GST pull down assay

GST pull down of GST–Rab11a with Myo5b–GTD and FIP2–RBD was performed as follows. One hundred microliters of 0.5 μM GST–Rab11a, 0–1.0 μM Flag-Myo5b-GTD and 0–1.0 μM Flag-FIP2-RBD in Buffer-B [20 mM MOPS-KOH (pH 7.0), 1 mM MgCl₂, 1 mM EGTA, 1 mM DTT and protease inhibitor cocktail (Roch)] containing 100 mM NaCl and 3 μM GTPγS were mixed with 20 μl of GSH-Sepharose and incubated with rotation at 4°C for 1 h. The bead was collected by brief centrifugation and washed with 100 μl of Buffer-B containing 50 mM NaCl and 1 μM GTPγS for five times. The bound proteins were eluted with 50 μl of 20 mM GSH in Tris-HCl (pH 8.0), 100 mM NaCl and 1mM DTT. The eluted proteins were separated by SDS−PAGE (4–20%) and visualized Western blot.

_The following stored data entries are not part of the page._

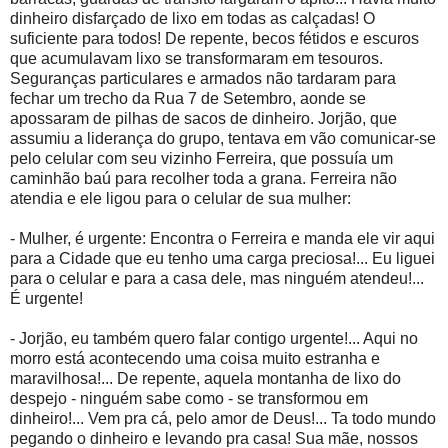
dinheiro disfarçado de lixo em todas as calçadas! O
suficiente para todos! De repente, becos fétidos e escuros
que acumulavam lixo se transformaram em tesouros.
Seguranças particulares e armados não tardaram para
fechar um trecho da Rua 7 de Setembro, aonde se
apossaram de pilhas de sacos de dinheiro. Jorjão, que
assumiu a liderança do grupo, tentava em vão comunicar-se
pelo celular com seu vizinho Ferreira, que possuía um
caminhão baú para recolher toda a grana. Ferreira não
atendia e ele ligou para o celular de sua mulher:
- Mulher, é urgente: Encontra o Ferreira e manda ele vir aqui
para a Cidade que eu tenho uma carga preciosa!... Eu liguei
para o celular e para a casa dele, mas ninguém atendeu!...
É urgente!
- Jorjão, eu também quero falar contigo urgente!... Aqui no
morro está acontecendo uma coisa muito estranha e
maravilhosa!... De repente, aquela montanha de lixo do
despejo - ninguém sabe como - se transformou em
dinheiro!... Vem pra cá, pelo amor de Deus!... Ta todo mundo
pegando o dinheiro e levando pra casa! Sua mãe, nossos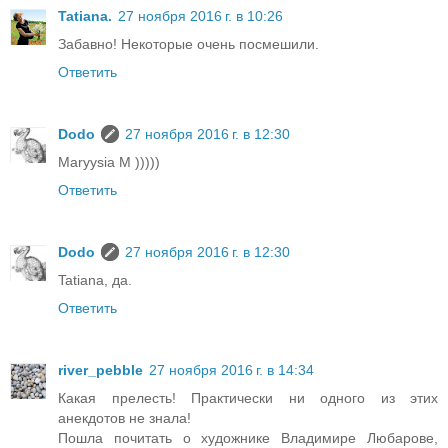
Tatiana.
27 ноября 2016 г. в 10:26
Забавно! Некоторые очень посмешили.
Ответить
Dodo
27 ноября 2016 г. в 12:30
Maryysia M )))))
Ответить
Dodo
27 ноября 2016 г. в 12:30
Tatiana, да.
Ответить
river_pebble
27 ноября 2016 г. в 14:34
Какая прелесть! Практически ни одного из этих
анекдотов не знала!
Пошла почитать о художнике Владимире Любарове,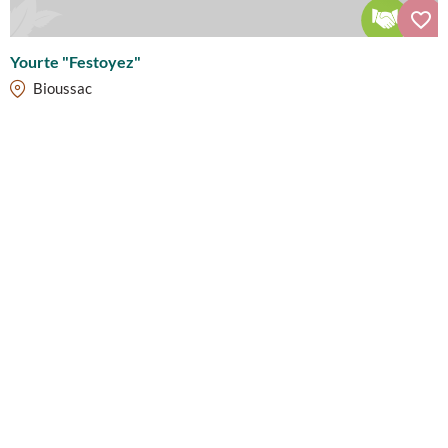
Yourte "Festoyez"
Bioussac
Nous contacter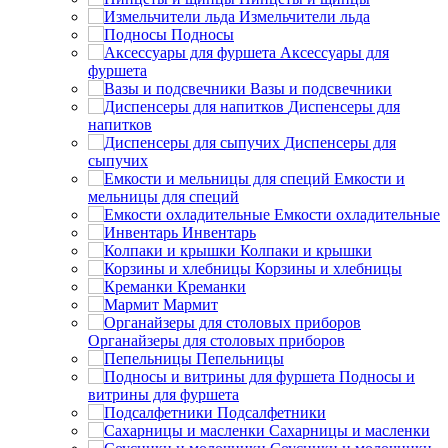
Измельчители льда
Подносы
Аксессуары для
фуршета
Вазы и подсвечники
Диспенсеры для
напитков
Диспенсеры для
сыпучих
Емкости и
мельницы для специй
Емкости охладительные
Инвентарь
Колпаки и крышки
Корзины и хлебницы
Креманки
Мармит
Органайзеры для столовых приборов
Пепельницы
Подносы и
витрины для фуршета
Подсалфетники
Сахарницы и масленки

GST pull down of GST–Rab11a with Myo5b–Tail and FIP2 or FIP2–RBD was performed as follows. One hundred microliters of 0.5 μM GST–Rab11a, 0–0.5 μM Flag-Myo5b-Tail and 0–1.0 μM Flag-FIP2 or Flag-FIP2-RBD in Buffer-B containing 100 mM NaCl and 3 μM GTPγS were mixed with 20 μl of GSH-Sepharose and incubated with rotation at 4°C for 1 h. The bead was collected by brief centrifugation and washed with 100 μl of Buffer-B containing 50 mM NaCl and 1 μM GTPγS for five times. The bound proteins were eluted with 50 μl of 20 mM GSH in Tris-HCl (pH 8.0), 100 mM NaCl and 1 mM DTT. The eluted proteins were separated by SDS−PAGE (4–20%) and visualized by Coomassie Brilliant Blue staining.